Face à cette situation, nous apportons deux types de réponses.
À court terme, il s'agit tout d'abord d'assurer un suivi extrêmement précis de ces difficultés, secteur par secteur. Il s'agit ensuite de fluidifier les transports et les échanges en activant un certain nombre de mesures douanières ; en menant des actions diplomatiques auprès des pays concernés ; ou encore en réunissant les filières, pour les inciter à mutualiser un certain nombre de moyens et à dissuader les plus grands donneurs d'ordre de constituer des stocks de précaution qui priveraient de plus petits acheteurs. Nous veillons aussi à ce que les acheteurs publics, dans le respect de leurs prérogatives, puissent faire preuve de bienveillance en cas de difficulté sur les chantiers.
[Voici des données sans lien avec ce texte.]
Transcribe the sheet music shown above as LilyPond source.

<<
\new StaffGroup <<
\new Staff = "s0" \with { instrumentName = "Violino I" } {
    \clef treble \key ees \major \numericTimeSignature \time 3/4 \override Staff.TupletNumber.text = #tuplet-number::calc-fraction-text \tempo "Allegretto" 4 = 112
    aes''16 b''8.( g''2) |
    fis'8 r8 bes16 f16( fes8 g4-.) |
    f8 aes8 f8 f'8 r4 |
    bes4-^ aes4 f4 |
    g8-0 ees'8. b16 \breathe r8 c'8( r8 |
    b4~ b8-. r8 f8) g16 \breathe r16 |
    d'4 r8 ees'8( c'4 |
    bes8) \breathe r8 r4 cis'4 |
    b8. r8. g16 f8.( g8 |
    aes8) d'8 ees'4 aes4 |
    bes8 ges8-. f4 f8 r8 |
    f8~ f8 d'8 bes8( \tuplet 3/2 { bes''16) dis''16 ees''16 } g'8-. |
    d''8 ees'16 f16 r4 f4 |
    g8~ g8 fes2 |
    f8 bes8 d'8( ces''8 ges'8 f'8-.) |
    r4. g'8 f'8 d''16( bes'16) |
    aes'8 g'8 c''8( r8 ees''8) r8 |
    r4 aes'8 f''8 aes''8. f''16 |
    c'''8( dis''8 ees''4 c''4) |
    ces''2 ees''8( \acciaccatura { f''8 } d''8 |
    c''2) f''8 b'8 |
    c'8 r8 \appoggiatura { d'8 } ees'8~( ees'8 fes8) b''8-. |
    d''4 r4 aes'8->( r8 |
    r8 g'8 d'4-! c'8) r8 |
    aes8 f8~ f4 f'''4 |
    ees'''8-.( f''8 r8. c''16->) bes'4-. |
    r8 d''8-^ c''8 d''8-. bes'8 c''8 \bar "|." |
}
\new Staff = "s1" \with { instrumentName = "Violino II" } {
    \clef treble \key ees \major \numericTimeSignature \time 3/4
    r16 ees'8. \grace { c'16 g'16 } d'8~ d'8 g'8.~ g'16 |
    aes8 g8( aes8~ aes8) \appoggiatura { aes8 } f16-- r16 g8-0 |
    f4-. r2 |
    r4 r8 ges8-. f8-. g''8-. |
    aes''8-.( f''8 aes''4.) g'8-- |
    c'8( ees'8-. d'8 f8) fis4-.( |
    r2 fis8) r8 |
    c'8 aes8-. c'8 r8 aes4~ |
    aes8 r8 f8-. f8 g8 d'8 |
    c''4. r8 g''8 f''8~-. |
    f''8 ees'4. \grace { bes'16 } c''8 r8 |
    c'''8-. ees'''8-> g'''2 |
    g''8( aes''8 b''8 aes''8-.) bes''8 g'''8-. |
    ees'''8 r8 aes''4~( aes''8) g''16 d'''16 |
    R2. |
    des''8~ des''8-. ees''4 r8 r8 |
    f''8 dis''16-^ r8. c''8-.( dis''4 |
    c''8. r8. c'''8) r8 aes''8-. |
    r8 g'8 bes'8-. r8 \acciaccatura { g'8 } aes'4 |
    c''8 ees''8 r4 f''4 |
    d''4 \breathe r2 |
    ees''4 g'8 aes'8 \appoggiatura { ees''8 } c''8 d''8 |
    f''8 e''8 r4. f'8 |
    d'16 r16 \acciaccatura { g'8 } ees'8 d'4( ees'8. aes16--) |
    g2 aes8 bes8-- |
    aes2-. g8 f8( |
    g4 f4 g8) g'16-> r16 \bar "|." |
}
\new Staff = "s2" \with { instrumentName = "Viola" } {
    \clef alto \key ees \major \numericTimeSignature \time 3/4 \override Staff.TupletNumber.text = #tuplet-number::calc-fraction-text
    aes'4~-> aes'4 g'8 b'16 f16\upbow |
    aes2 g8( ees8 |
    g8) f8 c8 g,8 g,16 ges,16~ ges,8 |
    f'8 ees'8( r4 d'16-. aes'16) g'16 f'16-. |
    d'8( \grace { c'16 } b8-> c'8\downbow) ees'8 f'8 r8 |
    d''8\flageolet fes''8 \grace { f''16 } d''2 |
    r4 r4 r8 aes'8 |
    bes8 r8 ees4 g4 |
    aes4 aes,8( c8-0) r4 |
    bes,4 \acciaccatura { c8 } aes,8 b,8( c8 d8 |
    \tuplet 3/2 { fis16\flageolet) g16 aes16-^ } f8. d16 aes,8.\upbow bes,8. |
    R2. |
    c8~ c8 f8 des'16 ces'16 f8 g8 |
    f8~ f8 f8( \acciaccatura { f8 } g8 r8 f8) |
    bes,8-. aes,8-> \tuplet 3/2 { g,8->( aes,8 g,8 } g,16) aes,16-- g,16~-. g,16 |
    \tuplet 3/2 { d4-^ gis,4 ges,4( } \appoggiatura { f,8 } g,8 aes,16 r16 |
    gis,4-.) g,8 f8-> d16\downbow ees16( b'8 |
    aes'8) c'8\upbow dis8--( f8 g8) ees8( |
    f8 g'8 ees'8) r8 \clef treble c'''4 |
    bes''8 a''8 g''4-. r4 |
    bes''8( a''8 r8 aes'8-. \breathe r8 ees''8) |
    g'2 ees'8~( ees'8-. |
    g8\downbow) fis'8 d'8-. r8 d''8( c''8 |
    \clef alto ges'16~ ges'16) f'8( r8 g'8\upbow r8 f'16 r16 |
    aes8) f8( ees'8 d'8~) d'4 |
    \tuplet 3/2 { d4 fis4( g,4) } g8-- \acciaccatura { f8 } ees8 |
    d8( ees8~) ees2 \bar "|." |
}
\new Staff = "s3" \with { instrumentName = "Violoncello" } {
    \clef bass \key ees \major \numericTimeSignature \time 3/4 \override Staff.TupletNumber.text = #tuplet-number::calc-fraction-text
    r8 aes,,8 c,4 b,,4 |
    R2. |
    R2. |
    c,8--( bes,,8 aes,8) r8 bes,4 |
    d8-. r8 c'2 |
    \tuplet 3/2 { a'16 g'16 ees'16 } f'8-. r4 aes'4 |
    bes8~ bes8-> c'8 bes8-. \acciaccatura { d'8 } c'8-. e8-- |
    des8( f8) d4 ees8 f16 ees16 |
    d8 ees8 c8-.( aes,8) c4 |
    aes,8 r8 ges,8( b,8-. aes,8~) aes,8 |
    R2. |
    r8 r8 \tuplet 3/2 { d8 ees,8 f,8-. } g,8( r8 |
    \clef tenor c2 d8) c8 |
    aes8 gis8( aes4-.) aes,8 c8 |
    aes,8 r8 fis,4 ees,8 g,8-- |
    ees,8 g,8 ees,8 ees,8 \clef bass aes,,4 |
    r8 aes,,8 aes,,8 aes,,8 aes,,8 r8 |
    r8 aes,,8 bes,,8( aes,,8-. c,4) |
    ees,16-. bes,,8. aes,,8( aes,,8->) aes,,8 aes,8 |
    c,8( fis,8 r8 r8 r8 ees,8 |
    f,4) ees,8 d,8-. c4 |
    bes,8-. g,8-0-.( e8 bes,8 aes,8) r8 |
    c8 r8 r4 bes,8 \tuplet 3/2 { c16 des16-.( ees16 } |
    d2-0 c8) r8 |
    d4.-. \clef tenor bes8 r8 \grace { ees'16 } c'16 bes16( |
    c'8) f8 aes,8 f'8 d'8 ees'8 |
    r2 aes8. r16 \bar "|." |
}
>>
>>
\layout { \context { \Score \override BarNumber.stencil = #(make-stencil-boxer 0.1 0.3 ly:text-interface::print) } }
Au-delà, nous devons travailler à plus long terme : c'est le but premier du plan de relance et des mesures de résilience. Ainsi, Bruno Le Maire et moi-même nous sommes rendus dans votre département il y a quelques jours pour accompagner un projet de production de matériels médicaux.
Vous évoquez la filière bois : vous savez qu'en la matière nous consacrons beaucoup de moyens à la relocalisation. D'ores et déjà, l'État finance plus de 273 projets à ce titre, notamment pour la reconquête de souveraineté industrielle. Ils sont accompagnés à hauteur de 462 millions d'euros. Au total, ils représentent surtout 1,8 milliard d'euros d'investissements et 25 000 créations d'emplois prévues.
Ce qui se trouve derrière ces emplois et ces investissements, c'est la reconquête de notre souveraineté, c'est la reconstitution des chaînes de valeur, pour qu'à l'avenir nous ne soyons plus dépendants d'autres pays ou d'autres continents pour les matières premières que vous avez évoquées ! (Applaudissements sur les travées du groupe RDPI. – M. Arnaud de Belenet applaudit également.)